HALSEL, JNTv – Mobil dinas yang seharusnya digunakan untuk kepentingan operasional Satuan Polisi Pamong Praja (Satpol-PP) Kabupaten Halmahera Selatan justru diduga disalahgunakan. Sebuah kendaraan dinas terlihat dipakai mengangkut bahan-bahan kios milik oknum tertentu, bukan untuk keperluan kedinasan,Jumat/29/08/2025.
Fakta mencengangkan itu menjadi sorotan publik, setelah warga mendapati mobil dinas tersebut melintas dengan muatan penuh barang kebutuhan kios. Ironisnya, kejadian itu berlangsung di siang bolong, seakan menunjukkan bahwa penyalahgunaan kendaraan dinas bukan lagi hal yang perlu ditutupi.
Warga menilai tindakan itu adalah bentuk arogansi sekaligus pelecehan terhadap fungsi mobil dinas yang dibeli dengan uang rakyat. “Kalau mobil dinas dipakai angkut dagangan kios, lantas di mana fungsi pengawasan dan penegakan aturan dari Satpol-PP itu sendiri?” sindir salah satu warga Babang.
Satpol-PP yang seharusnya berdiri sebagai garda depan penegakan Perda, justru tercoreng dengan ulah segelintir oknum yang lebih mementingkan kepentingan pribadi. Kejadian ini semakin memperkuat pandangan masyarakat bahwa praktik penyalahgunaan fasilitas negara masih marak di tubuh birokrasi Halsel.

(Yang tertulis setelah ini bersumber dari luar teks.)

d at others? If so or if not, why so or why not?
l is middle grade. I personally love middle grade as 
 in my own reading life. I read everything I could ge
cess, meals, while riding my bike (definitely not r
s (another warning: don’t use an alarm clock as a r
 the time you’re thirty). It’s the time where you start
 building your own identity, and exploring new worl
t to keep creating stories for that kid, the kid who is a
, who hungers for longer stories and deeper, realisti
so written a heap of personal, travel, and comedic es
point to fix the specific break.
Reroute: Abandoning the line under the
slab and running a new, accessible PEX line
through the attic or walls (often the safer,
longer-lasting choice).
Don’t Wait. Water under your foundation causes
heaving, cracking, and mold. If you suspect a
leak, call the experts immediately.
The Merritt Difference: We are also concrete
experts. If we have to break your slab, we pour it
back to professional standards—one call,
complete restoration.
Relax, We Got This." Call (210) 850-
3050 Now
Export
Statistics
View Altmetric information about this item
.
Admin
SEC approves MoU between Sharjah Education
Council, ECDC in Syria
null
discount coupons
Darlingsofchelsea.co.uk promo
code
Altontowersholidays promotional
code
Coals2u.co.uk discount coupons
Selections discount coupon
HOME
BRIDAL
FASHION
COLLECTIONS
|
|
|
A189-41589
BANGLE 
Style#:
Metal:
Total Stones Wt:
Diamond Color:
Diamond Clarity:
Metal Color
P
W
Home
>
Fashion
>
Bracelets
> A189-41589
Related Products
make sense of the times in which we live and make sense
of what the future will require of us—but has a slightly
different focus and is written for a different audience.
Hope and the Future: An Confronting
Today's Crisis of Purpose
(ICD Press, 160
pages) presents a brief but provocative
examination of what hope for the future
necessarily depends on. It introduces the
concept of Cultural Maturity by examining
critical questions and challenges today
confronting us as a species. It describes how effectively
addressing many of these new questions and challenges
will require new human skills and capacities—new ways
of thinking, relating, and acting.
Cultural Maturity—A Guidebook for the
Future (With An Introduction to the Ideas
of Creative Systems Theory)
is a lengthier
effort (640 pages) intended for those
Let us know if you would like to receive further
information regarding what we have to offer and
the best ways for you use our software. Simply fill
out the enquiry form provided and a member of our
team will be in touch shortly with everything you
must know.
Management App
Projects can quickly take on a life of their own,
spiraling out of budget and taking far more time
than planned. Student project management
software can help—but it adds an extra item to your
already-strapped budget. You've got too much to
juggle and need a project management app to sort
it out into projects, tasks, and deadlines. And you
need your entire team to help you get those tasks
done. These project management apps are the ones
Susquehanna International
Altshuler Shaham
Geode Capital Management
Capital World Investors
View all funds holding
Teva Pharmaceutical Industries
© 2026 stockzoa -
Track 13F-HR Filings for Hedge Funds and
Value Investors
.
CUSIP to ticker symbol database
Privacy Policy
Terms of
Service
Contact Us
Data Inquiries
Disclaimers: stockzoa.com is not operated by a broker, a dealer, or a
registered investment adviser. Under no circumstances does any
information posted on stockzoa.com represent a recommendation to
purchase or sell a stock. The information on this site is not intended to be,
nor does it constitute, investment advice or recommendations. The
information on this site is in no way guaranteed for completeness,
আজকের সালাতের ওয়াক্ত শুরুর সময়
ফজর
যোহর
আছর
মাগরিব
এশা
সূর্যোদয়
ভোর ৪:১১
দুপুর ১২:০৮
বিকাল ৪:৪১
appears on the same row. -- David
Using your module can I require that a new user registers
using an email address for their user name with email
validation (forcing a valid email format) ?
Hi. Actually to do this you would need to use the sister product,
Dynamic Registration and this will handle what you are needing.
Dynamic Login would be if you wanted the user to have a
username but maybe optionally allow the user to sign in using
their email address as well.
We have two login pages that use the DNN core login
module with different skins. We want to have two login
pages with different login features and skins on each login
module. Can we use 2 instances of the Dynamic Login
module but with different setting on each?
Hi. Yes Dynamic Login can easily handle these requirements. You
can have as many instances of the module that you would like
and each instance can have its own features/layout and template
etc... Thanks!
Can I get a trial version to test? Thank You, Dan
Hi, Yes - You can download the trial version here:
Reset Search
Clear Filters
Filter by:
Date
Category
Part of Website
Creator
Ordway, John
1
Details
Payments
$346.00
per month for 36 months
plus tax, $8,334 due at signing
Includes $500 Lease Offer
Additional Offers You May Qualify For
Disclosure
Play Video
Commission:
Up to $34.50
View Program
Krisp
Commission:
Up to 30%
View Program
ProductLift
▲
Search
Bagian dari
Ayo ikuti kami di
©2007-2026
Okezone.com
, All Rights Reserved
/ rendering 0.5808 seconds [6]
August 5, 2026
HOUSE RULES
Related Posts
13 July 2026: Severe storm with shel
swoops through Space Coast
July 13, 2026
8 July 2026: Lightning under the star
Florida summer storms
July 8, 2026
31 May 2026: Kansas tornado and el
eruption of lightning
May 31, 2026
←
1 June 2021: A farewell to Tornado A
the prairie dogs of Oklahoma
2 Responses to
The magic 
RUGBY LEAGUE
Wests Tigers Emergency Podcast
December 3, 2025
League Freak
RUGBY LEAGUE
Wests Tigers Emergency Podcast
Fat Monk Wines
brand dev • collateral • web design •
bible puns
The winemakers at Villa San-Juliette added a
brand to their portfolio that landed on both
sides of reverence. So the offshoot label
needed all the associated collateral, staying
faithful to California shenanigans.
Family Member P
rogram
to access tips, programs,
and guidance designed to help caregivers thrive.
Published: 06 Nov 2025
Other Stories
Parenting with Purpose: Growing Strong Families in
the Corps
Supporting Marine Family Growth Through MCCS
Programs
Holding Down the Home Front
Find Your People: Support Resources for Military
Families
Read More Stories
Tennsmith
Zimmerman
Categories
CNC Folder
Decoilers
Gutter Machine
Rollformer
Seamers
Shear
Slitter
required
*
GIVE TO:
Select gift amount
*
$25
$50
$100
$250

Kendaraan dinas bukanlah milik pribadi pejabat atau aparatur, melainkan aset negara yang harus dijaga, dirawat, dan digunakan sesuai kebutuhan kedinasan. Penggunaan di luar kepentingan resmi jelas melanggar aturan dan berpotensi menimbulkan sanksi hukum maupun etik.
Aktivis di Halsel pun angkat bicara. Mereka mendesak Bupati Halmahera Selatan untuk segera menindak tegas oknum Satpol-PP yang kedapatan menggunakan mobil dinas tidak sesuai peruntukannya. “Jangan sampai ada pembiaran. Kalau dibiarkan, maka fasilitas negara akan terus dijadikan alat cari untung pribadi,” tegas salah satu aktivis muda.
Kasus ini juga membuka tabir lemahnya pengawasan internal terhadap penggunaan aset pemerintah daerah. Jika satu kasus seperti ini bisa terungkap, bukan tidak mungkin banyak kendaraan dinas lain dipakai bebas untuk urusan pribadi tanpa takut konsekuensi hukum.
Masyarakat kini menunggu sikap tegas pemerintah daerah, khususnya Satpol-PP sebagai lembaga yang selama ini kerap menindak masyarakat kecil. Publik menilai, jika aparat bisa menertibkan warga, maka mereka pun harus memberi contoh dengan menjaga integritas dan disiplin terhadap aturan.
Sorotan tajam ini diharapkan tidak berhenti pada sebatas isu. Transparansi, penindakan, dan sanksi nyata harus ditegakkan, agar citra Satpol-PP tidak semakin hancur di mata masyarakat Halsel. Karena pada akhirnya, rakyatlah yang dirugikan ketika fasilitas negara diperlakukan sebagai milik pribadi.